→ Stated goal
List every line below that contains the word "order", matching case exactly.
#### Data excerpts ####
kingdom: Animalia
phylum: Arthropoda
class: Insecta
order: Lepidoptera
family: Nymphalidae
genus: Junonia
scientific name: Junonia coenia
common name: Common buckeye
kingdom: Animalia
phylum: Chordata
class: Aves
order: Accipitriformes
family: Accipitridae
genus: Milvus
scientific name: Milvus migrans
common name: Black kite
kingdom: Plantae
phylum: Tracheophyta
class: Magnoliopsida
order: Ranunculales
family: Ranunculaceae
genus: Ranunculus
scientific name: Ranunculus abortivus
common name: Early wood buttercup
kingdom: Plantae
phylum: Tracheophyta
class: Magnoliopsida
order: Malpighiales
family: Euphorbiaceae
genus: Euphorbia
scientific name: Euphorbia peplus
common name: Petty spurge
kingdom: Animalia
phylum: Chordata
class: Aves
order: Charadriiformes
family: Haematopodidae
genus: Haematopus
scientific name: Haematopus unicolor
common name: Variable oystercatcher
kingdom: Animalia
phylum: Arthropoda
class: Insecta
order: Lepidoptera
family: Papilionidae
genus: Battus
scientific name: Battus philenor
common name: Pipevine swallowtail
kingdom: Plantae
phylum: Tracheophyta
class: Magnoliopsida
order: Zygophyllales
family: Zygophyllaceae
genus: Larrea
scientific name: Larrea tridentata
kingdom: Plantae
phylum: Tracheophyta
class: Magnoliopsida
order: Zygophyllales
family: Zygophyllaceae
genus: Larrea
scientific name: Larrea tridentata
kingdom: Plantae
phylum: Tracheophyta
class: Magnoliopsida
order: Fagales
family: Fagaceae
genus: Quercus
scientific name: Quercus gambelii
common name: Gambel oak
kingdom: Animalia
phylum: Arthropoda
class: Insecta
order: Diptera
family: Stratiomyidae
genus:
####
→ Response to the exercise
order: Lepidoptera
order: Accipitriformes
order: Ranunculales
order: Malpighiales
order: Charadriiformes
order: Lepidoptera
order: Zygophyllales
order: Zygophyllales
order: Fagales
order: Diptera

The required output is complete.